16:00	<annevk>	CSS & HTML I can see though.
16:15	<Jeffrey Yasskin>	I don't feel strongly about the details, but we could explicitly divide the algorithm into 2 pieces: First we parse the string into an infinite-precision real number, which pins down syntax like whitespace and leading-plus behavior. Then we define the Real->IEEE 754 conversion, which establishes that 0 ULPs of error are allowed, and the round-to-even behavior. If ES wants to preserve infinite-precision arithmetic for a while after the string is parsed, that's fine; they just only call the first algorithm.

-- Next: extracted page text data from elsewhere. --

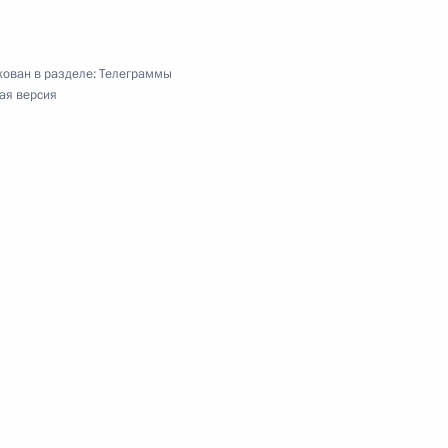
игрокам и сотрудникам хоккейного клуба МВД
ован в разделе:
Телеграммы
ая версия
ику РСФСР, лауреату Государственной премии
реводчику, заслуженному деятелю искусств
«Культура»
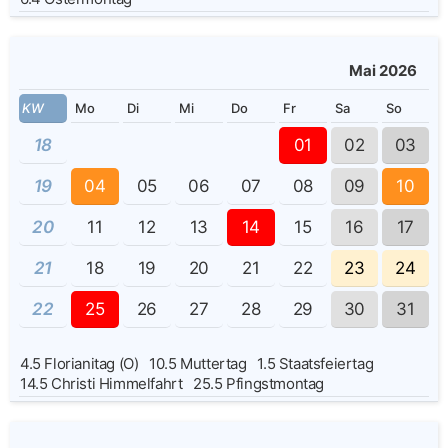
Mai 2026
KW
Mo
Di
Mi
Do
Fr
Sa
So
18
01
02
03
19
04
05
06
07
08
09
10
20
11
12
13
14
15
16
17
21
18
19
20
21
22
23
24
22
25
26
27
28
29
30
31
4.5
Florianitag (O)
10.5
Muttertag
1.5
Staatsfeiertag
14.5
Christi Himmelfahrt
25.5
Pfingstmontag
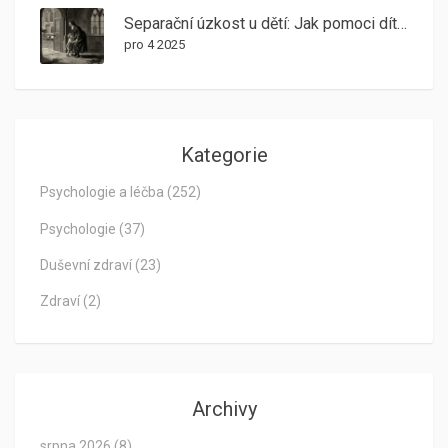
Separační úzkost u dětí: Jak pomoci dítěti pomocí psychoterapie
pro 4 2025
Kategorie
Psychologie a léčba
(252)
Psychologie
(37)
Duševní zdraví
(23)
Zdraví
(2)
Archivy
srpna 2026
(8)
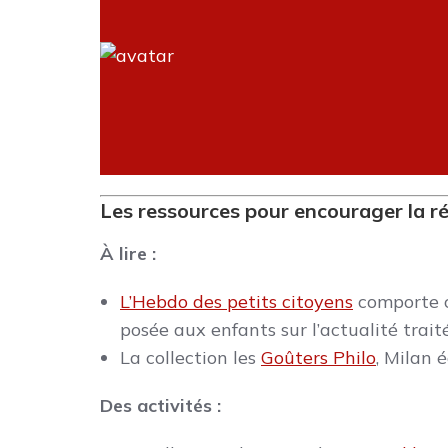
Les ressources pour encourager la réf
À lire :
L’Hebdo des petits citoyens
comporte c
posée aux enfants sur l’actualité traité
La collection les
Goûters Philo
, Milan é
Des activités :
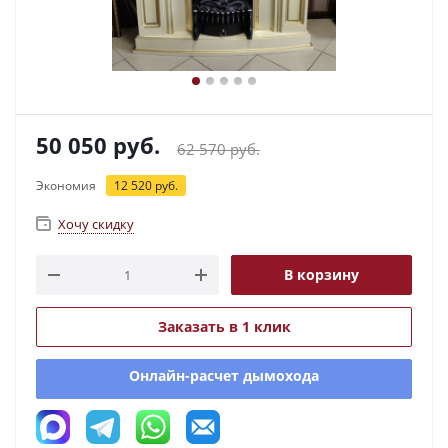
50 050
руб.
62 570
руб.
Экономия
12 520
руб.
Хочу скидку
В корзину
Заказать в 1 клик
Онлайн-расчет дымохода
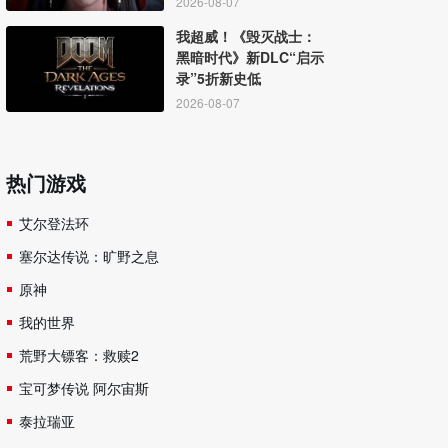
2026-08-07
我超威！《毁灭战士：
黑暗时代》新DLC“启示
录”5折新史低
2026-08-07
热门游戏
艾尔登法环
塞尔达传说：旷野之息
原神
我的世界
荒野大镖客：救赎2
宝可梦传说 阿尔宙斯
泰拉瑞亚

18:01	<judge_sour_dough_bread>	Hi all. The HTML spec says, under §4.13.4, "The `CustomElementRegistry` interface", for the "Element definition" list of steps, specifically step 18: Let upgrade candidates be all elements that are shadow-including descendants of document, whose namespace is the HTML namespace and whose local name is localName, in shadow-including tree order. Additionally, if extends is non-null, only include elements whose is value is equal to name. This suggests that e.g. `define("foo-bar", class FooBarElement extends HTMLElement { /* ... / })` (autonomous custom element) will not* "upgrade" elements like`<span is="foo-bar"><!-- ... --></span>` (`span` can be replaced with any other known HTML element for the sake of the example), correct? To explain how I have assumed this: the`name`for the element is`foo-bar`, after all (established at the outset of the aforementioned list of steps), while `localName` is same as`name` (step 5) since`extends` is null, and so only`<foo-bar><!-- ... --></foo-bar>` element(s) in the document will be upgraded. Can someone tell me my reading of the spec is correct?
20:30	<Noam Rosenthal>	judge_sour_dough_bread: seems right, you need to have an `extends` option to make this into a customize built-in element.